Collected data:
┄┄┄┄┄┄┄┄┄┄

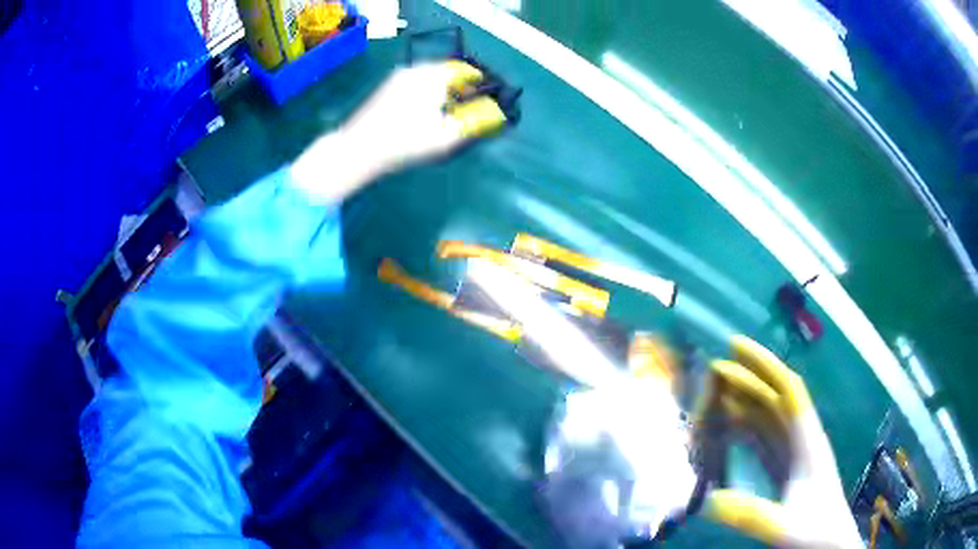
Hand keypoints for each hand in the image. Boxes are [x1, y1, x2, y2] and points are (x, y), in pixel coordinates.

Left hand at [292, 62, 485, 204]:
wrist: (358, 149)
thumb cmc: (405, 141)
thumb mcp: (446, 136)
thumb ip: (474, 121)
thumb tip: (495, 114)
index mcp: (434, 75)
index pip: (467, 71)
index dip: (481, 85)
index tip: (488, 102)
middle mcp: (417, 69)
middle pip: (449, 73)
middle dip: (462, 90)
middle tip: (469, 111)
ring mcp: (399, 77)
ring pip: (432, 79)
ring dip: (445, 93)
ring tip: (449, 115)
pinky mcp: (388, 88)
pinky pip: (417, 84)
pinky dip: (428, 95)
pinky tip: (426, 115)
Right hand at [698, 336, 861, 547]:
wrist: (831, 544)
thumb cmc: (816, 532)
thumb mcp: (785, 527)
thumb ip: (752, 515)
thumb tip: (707, 502)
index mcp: (808, 441)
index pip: (788, 389)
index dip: (764, 364)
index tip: (735, 345)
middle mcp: (801, 439)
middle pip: (774, 398)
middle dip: (747, 379)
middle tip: (713, 369)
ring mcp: (794, 453)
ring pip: (768, 416)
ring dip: (744, 402)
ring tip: (714, 396)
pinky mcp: (785, 468)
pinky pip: (763, 438)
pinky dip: (744, 428)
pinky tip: (728, 429)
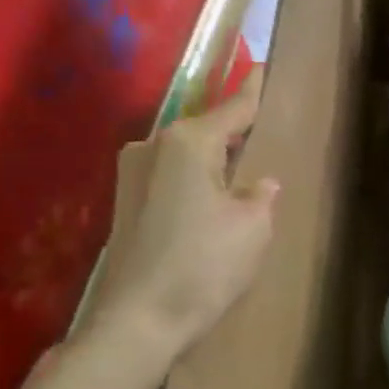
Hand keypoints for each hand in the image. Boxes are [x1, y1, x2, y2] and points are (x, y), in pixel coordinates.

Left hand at [74, 70, 277, 371]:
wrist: (139, 321)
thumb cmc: (205, 265)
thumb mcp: (253, 225)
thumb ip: (260, 193)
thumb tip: (257, 182)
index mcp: (188, 142)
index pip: (233, 108)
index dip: (254, 91)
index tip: (264, 67)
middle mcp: (153, 146)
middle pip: (205, 129)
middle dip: (233, 131)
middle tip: (263, 133)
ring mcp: (131, 174)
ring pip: (185, 154)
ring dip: (212, 160)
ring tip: (241, 172)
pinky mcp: (124, 202)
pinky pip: (170, 176)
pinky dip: (194, 180)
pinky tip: (211, 199)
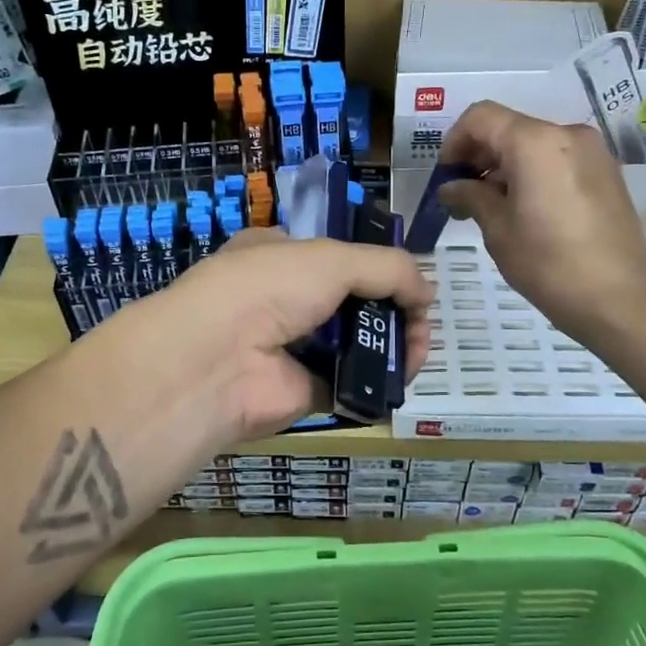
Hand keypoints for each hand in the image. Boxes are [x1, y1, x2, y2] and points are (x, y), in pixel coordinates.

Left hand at [106, 231, 433, 441]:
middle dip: (393, 307)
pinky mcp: (303, 390)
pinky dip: (378, 381)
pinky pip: (351, 383)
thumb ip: (387, 268)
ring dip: (393, 343)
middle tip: (422, 320)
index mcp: (280, 255)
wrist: (216, 361)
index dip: (377, 266)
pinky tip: (403, 374)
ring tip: (418, 348)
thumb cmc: (267, 288)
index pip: (337, 256)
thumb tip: (429, 292)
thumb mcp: (332, 258)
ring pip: (356, 342)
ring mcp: (293, 347)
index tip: (410, 281)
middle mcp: (285, 298)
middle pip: (353, 300)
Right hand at [437, 101, 645, 348]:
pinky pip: (557, 158)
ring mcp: (592, 152)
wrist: (619, 299)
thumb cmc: (548, 263)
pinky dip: (532, 172)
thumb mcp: (498, 229)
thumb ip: (470, 196)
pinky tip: (525, 209)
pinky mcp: (606, 172)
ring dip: (505, 165)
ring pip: (533, 143)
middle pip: (509, 127)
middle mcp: (566, 134)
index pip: (481, 117)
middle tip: (462, 194)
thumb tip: (451, 187)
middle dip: (479, 155)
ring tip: (492, 206)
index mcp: (535, 142)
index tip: (446, 175)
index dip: (455, 141)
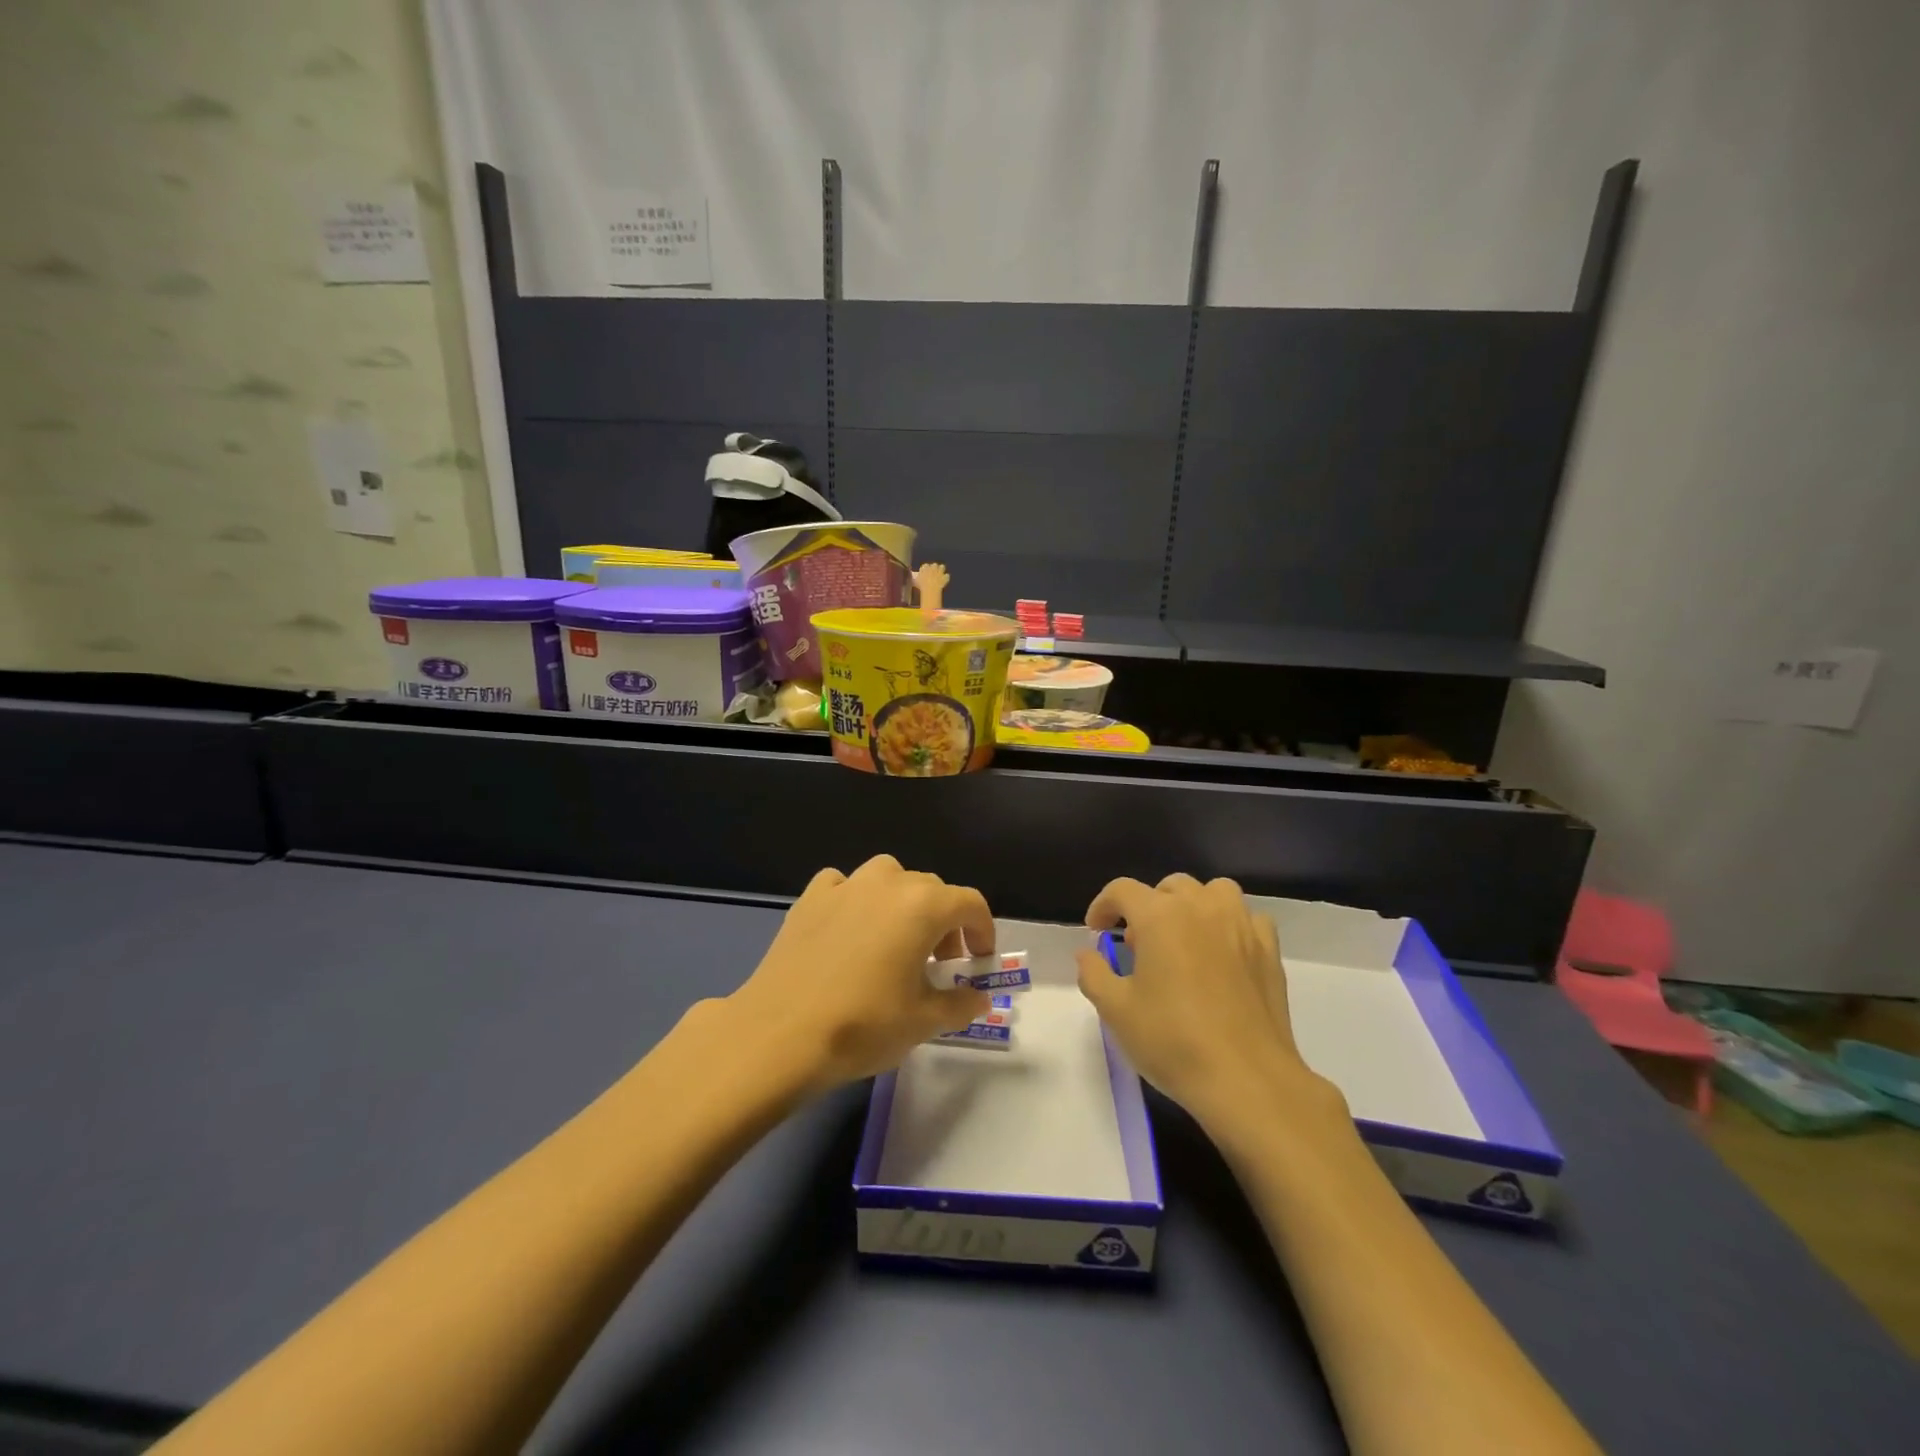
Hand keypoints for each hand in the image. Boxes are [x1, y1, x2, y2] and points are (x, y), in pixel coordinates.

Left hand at [726, 855, 992, 1093]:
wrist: (779, 1034)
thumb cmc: (863, 1025)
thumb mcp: (924, 1022)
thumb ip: (961, 1004)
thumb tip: (979, 997)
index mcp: (923, 906)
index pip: (970, 903)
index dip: (983, 930)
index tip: (980, 960)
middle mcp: (887, 883)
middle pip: (931, 889)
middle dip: (945, 922)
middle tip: (940, 963)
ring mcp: (845, 886)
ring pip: (889, 878)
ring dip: (902, 903)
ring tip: (895, 941)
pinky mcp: (810, 898)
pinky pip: (844, 885)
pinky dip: (856, 900)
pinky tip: (849, 930)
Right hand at [1075, 875, 1344, 1137]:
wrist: (1246, 1079)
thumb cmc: (1173, 1041)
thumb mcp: (1116, 1011)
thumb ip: (1093, 973)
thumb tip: (1088, 954)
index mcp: (1160, 916)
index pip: (1123, 890)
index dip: (1103, 905)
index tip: (1097, 931)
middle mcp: (1201, 908)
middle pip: (1169, 887)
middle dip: (1148, 907)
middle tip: (1140, 946)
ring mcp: (1240, 925)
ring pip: (1214, 891)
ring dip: (1193, 906)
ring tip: (1184, 939)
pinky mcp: (1268, 950)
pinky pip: (1247, 918)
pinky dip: (1231, 925)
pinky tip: (1223, 954)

┄┄┄┄┄┄┄┄┄┄

| What is required |
All of the records above should be reproduced exactly, with the pictures left out.

| Result of the exercise |
Hand keypoints for each hand in the image. Boxes are [x1, y1, x2, y2] and points are (x, y), in pixel coordinates.

Left hand at [292, 62, 485, 204]:
wrist: (358, 149)
thumb cmc: (405, 141)
thumb mcp: (446, 136)
thumb ip: (474, 121)
thumb tip: (495, 114)
index mcp: (434, 75)
index pip: (467, 71)
index dip: (481, 85)
index tip: (488, 102)
middle mcp: (417, 69)
middle pip: (449, 73)
middle dip: (462, 90)
middle tip: (469, 111)
ring mcp: (399, 77)
ring pip: (432, 79)
ring dip: (445, 93)
ring tip: (449, 115)
pinky mcp: (388, 88)
pinky pip: (417, 84)
pinky dip: (428, 95)
pinky tip: (426, 115)
Right hand at [698, 336, 861, 547]:
wrist: (831, 544)
thumb cmc: (816, 532)
thumb mcp: (785, 527)
thumb ip: (752, 515)
thumb tip: (707, 502)
index mcp: (808, 441)
index pip: (788, 389)
index dip: (764, 364)
index tip: (735, 345)
middle mcp: (801, 439)
middle pip: (774, 398)
middle dip: (747, 379)
middle tip: (713, 369)
ring mcp: (794, 453)
ring pip: (768, 416)
ring dip: (744, 402)
ring tip: (714, 396)
pinky mcp: (785, 468)
pinky pip: (763, 438)
pinky dip: (744, 428)
pinky tip: (728, 429)
Hand keypoints for each hand in the image. Boxes are [x1, y1, x2, y2] and points are (x, y), in pixel coordinates.

Left hand at [74, 70, 277, 371]:
wrist: (139, 321)
thumb cmc: (205, 265)
thumb mcp: (253, 225)
thumb ip: (260, 193)
thumb tip: (257, 182)
index mcp: (188, 142)
index pip: (233, 108)
index dip: (254, 91)
index tip: (264, 67)
middle mcp: (153, 146)
middle pip: (205, 129)
middle dip: (233, 131)
middle tip: (263, 133)
ring mcp: (131, 174)
ring pip: (185, 154)
ring dip: (212, 160)
ring tip: (241, 172)
pinky mcp: (124, 202)
pinky pip: (170, 176)
pinky dip: (194, 180)
pinky tip: (211, 199)
Hand keypoints for each hand in the image. Boxes are [x1, y1, x2, y2] and points are (x, y), in pixel coordinates.

Left hand at [106, 231, 433, 441]:
middle dip: (393, 307)
pinky mcp: (303, 390)
pinky dip: (378, 381)
pinky pip: (351, 383)
thumb ip: (387, 268)
ring dip: (393, 343)
middle tip: (422, 320)
index mcp: (280, 255)
wrist: (216, 361)
index dip: (377, 266)
pinky tip: (403, 374)
ring tip: (418, 348)
thumb cmc: (267, 288)
index pip: (337, 256)
thumb tip: (429, 292)
thumb mcp: (332, 258)
ring pip: (356, 342)
ring mcp: (293, 347)
index tip: (410, 281)
middle mcp: (285, 298)
middle pip: (353, 300)
Right hand at [437, 101, 645, 348]:
pinky pip: (557, 158)
ring mcp: (592, 152)
wrist: (619, 299)
thumb cmc: (548, 263)
pinky dip: (532, 172)
thumb mcp: (498, 229)
thumb ip: (470, 196)
pinky tip: (525, 209)
pinky mcp: (606, 172)
ring dip: (505, 165)
ring pip: (533, 143)
middle pip: (509, 127)
middle mcp: (566, 134)
index pip: (481, 117)
middle tip: (462, 194)
thumb tip: (451, 187)
middle dip: (479, 155)
ring tip: (492, 206)
index mcp: (535, 142)
index tip: (446, 175)
index dip: (455, 141)
Hand keypoints for each hand in the image. Boxes are [x1, y1, x2, y2] and points are (x, y), in pixel coordinates.

Left hand at [726, 855, 992, 1093]:
wrist: (779, 1034)
thumb cmc: (863, 1025)
thumb mcp: (924, 1022)
thumb ip: (961, 1004)
thumb tip: (979, 997)
index mcp: (923, 906)
index pip: (970, 903)
index dip: (983, 930)
index tip: (980, 960)
middle mcp: (887, 883)
middle pip: (931, 889)
middle dip: (945, 922)
middle tip: (940, 963)
ring mcp: (845, 886)
ring pip: (889, 878)
ring dip: (902, 903)
ring tip: (895, 941)
pinky mcp: (810, 898)
pinky pip: (844, 885)
pinky dip: (856, 900)
pinky tip: (849, 930)
Right hand at [1075, 875, 1344, 1137]:
wrist: (1246, 1079)
thumb cmc: (1173, 1041)
thumb mcp: (1116, 1011)
thumb ip: (1093, 973)
thumb tip: (1088, 954)
index mcp: (1160, 916)
index pip: (1123, 890)
index dip: (1103, 905)
index tip: (1097, 931)
middle mcp: (1201, 908)
middle pip: (1169, 887)
middle dip: (1148, 907)
middle tip: (1140, 946)
ring mcp: (1240, 925)
ring pip: (1214, 891)
ring dip: (1193, 906)
ring tip: (1184, 939)
pinky mcp: (1268, 950)
pinky pip: (1247, 918)
pinky dip: (1231, 925)
pinky tip: (1223, 954)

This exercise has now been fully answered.